Saved data entries:
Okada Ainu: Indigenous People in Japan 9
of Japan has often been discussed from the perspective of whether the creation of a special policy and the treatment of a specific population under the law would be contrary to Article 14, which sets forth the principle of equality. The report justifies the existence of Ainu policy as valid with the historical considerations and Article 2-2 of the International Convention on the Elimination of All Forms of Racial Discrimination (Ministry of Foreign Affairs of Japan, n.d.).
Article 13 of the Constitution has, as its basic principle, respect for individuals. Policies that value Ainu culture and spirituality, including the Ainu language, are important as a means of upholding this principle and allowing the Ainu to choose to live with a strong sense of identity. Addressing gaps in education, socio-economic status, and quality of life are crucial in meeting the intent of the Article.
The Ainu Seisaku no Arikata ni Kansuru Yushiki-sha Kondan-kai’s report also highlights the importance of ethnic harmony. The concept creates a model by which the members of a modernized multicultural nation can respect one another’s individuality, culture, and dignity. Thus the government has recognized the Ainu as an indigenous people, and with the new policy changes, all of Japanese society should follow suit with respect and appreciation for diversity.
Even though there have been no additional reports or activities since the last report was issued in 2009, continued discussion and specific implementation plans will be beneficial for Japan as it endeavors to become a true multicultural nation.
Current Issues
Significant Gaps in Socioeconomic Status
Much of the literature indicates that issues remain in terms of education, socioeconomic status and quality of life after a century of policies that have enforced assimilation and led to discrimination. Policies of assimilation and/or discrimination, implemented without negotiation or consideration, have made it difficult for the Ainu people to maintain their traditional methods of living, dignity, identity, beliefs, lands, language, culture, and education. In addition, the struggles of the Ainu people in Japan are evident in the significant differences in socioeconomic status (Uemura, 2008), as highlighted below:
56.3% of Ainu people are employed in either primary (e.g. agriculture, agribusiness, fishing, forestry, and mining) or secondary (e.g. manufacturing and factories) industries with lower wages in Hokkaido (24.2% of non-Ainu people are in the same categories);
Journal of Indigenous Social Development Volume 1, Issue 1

ABOUT THIS EXERCISE: Return the line that contains "56.3% of Ainu", along with every line after it in the data above, exactly and with nothing else.

RESPONSE BOX:
56.3% of Ainu people are employed in either primary (e.g. agriculture, agribusiness, fishing, forestry, and mining) or secondary (e.g. manufacturing and factories) industries with lower wages in Hokkaido (24.2% of non-Ainu people are in the same categories);
Journal of Indigenous Social Development Volume 1, Issue 1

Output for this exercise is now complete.